CWA Canada has been very active in helping Afghan journalists and pushing Canadian authorities to issue humanitarian visas to Afghan media workers at risk. President Martin O’Hanlon tells us how the Canadian union is helping Afghan media workers and their successful stories, but also the main challenges they’ve faced when asking for support from the authorities.
1) Since the Taliban power takeover, how has CWA Canada supported Afghan media workers at risk who needed to flee the country? How many journalists did you help to relocate until now?
In the midst of the Taliban takeover of Kabul in August, I began receiving random emails from Afghan journalists begging for help to escape the country. As the leader of a media union, and as a human being, I felt I had to do all I could to help. I quickly found out that other groups and individual journalists were receiving similar pleas and that Journalists for Human Rights (JHR) was co-ordinating the rescue effort in Canada. I quickly joined the JHR coalition (which is also working with the IFJ) and have been working daily on the effort. That work has involved:
– Daily communication with Afghan journalists or fixers.

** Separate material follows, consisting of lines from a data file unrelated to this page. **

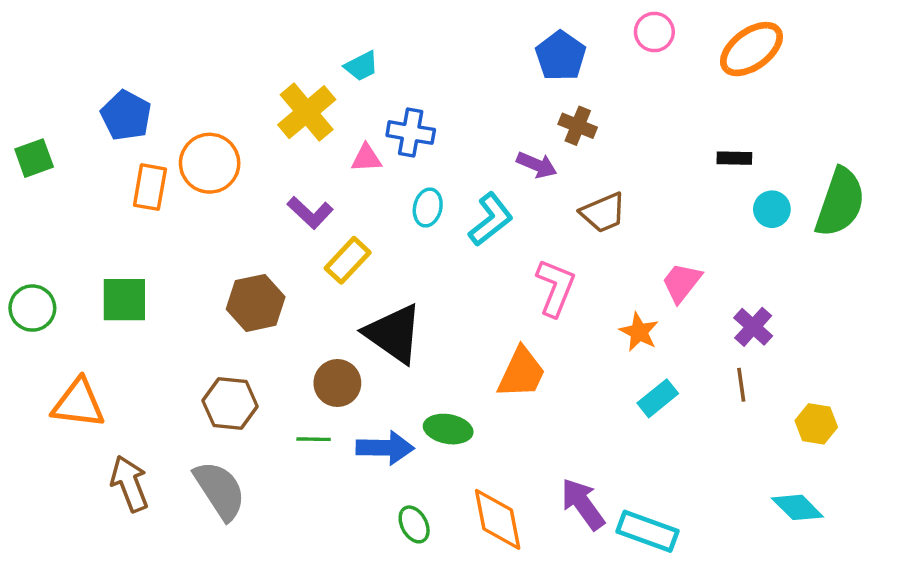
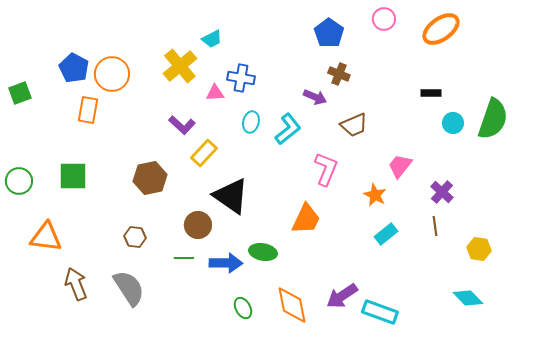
orange circle: (210, 163) -> (112, 74), moved
brown hexagon: (230, 403) -> (135, 237), size x0.7
purple arrow: (583, 504) -> (342, 296), turned -88

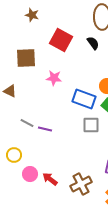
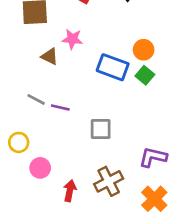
brown triangle: (10, 91) -> (50, 56), moved
gray square: (91, 125) -> (101, 129), moved
red arrow: (50, 179) -> (70, 191), moved, turned 63

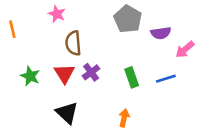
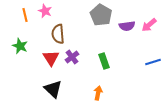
orange line: (12, 29) -> (25, 15), moved
pink arrow: (185, 49) -> (149, 25), moved
green star: (30, 76) -> (20, 46), moved
blue line: (166, 79) -> (153, 62), moved

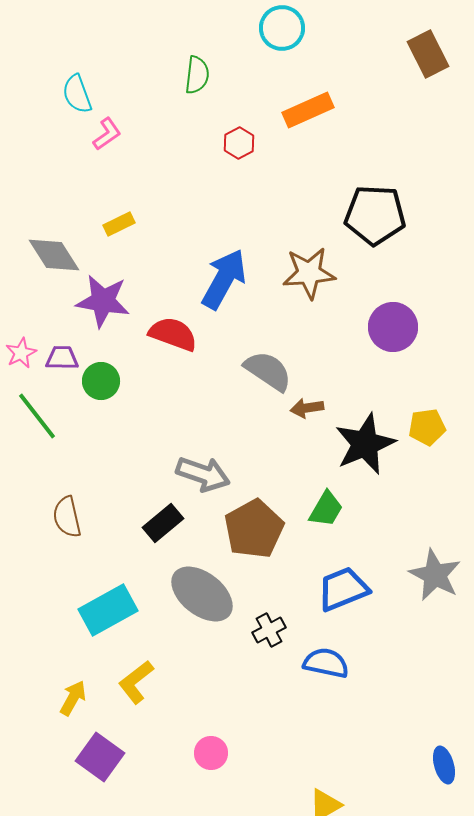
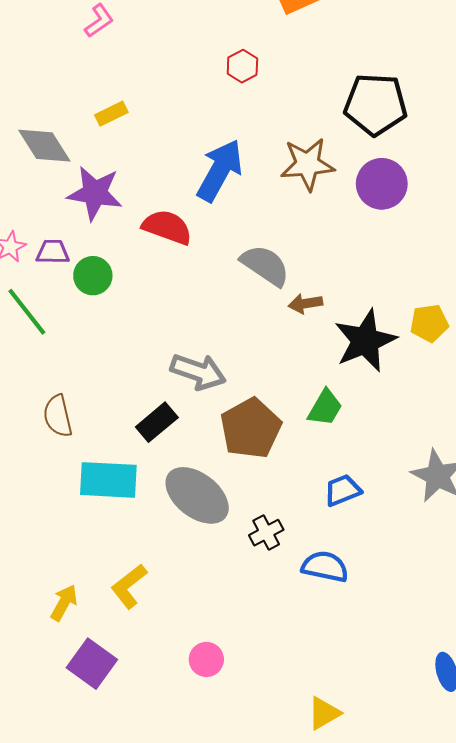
red hexagon: (239, 143) -> (242, 66), moved
purple circle: (393, 327) -> (382, 184), moved
blue trapezoid: (343, 589) -> (343, 490), size x0.7
cyan rectangle: (108, 610) -> (108, 480), moved, turned 32

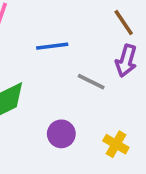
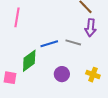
blue line: (52, 46) -> (49, 44), moved

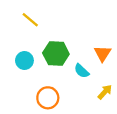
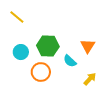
yellow line: (30, 20) -> (17, 17), moved
orange circle: (48, 98) -> (41, 72), moved

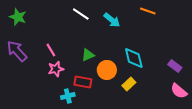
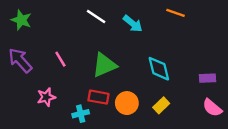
green triangle: (88, 55) -> (104, 65), size x1.6
purple rectangle: (175, 66) -> (207, 78), turned -40
pink star: (56, 69) -> (46, 97), moved
orange circle: (107, 70) -> (127, 103), moved
yellow rectangle: (129, 84) -> (161, 105), moved

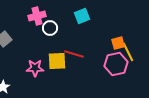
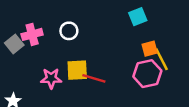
pink cross: (37, 16) -> (32, 34), moved
cyan square: (82, 16) -> (138, 17), moved
red line: (74, 54) -> (94, 78), moved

– Constantly advocating on behalf of Afghan journalists for visas.
– Providing money to Afghans in need, both directly from JHR and monthly funding by CWA Canada to the two media unions in Afghanistan, ANJU and AIJA.
– Helping arrange visas to Pakistan and other countries and even Afghan passports for at-risk Afghan journalists, and transportation out of Afghanistan.
So far, JHR has moved 189 Afghan journalists and family members out of the country, including 128 to Canada and 61 to Pakistan or other countries. Hundreds more remain stuck in Afghanistan.
2) What were the main challenges you faced when working to relocate Afghan journalists? Were national and international authorities and bureaucracy helpful?
The biggest challenge has always been the difficulty getting visas. Canada and other countries are very slow in approving visas. We still have 61 people in limbo in Pakistan because they can’t get visas to Canada or other countries and this means we have been unable to move more people to Pakistan because the cost of supporting those already there is much higher than expected.
The government process has been frustratingly slow, inefficient, and uncommunicative. And to be frank, it has put lives at risk.
Many who applied to Canada as far back as August have still heard nothing and have not received a file / case number. Every day they are in Afghanistan leaves them in grave danger. The political / bureaucratic process has been a tremendous disappointment and needs to be improved and streamlined urgently.
3) How’s the life of Afghan journalists once they were relocated to Canada? How are you helping them to continue with their personal and professional lives?
Life will be a challenge for most who arrive in Canada, especially those who don’t speak English. The government provides modest funding for a year, but costs are high in Canada, especially for rent. And finding good jobs can be difficult, especially in the media.
We are doing what we can to help, including providing furniture and clothing and financial support when necessary. There are also support organizations, including a vibrant Afghan group in Toronto.
4) What has been the most successful story of solidarity with Afghan journalists you can share with us?
Our first big success story to date was getting Raihan Tamanna and her two young children to Canada. She was very lucky that the government approved a visa for her – many others who applied at the same time have heard nothing. Here is a link to Raihan’s story: CWA Canada, Human Rights Group Help Journalist Escape Afghanistan
5) Any further comments you would like to make?
The Afghan project has become an important part of my job. I communicate with Afghan journalists daily and the JHR coalition has a group call each week in which we compare notes, provide updates, and discuss options in the face of changing government requirements, lack of communication from officials, and painfully slow processing of visa applications.
Everyone must understand the desperate situation many of our colleagues are having to endure. The hardest thing is having to reply to emails daily saying there is nothing we can do to help because we already have hundreds on our list.
The pleas are heart-rending. How do you reply to a message like this when you know you can do nothing to help urgently: “Please time is over it is the final chance please do something for us to enter please please please please please.”
The big thing here for me is the human aspect. These are people, just like us, who have had their world destroyed. They have lost their jobs as journalists, and they must give up everything they have and flee with just the clothes on their backs to save their lives and live a decent life.
Imagine if it was you, or one of your family members. You would do everything you could to help. We’re all sisters and brothers and I feel an overpowering obligation as a human being to help. And I, like many of my colleagues, won’t stop trying until everyone of them is safe.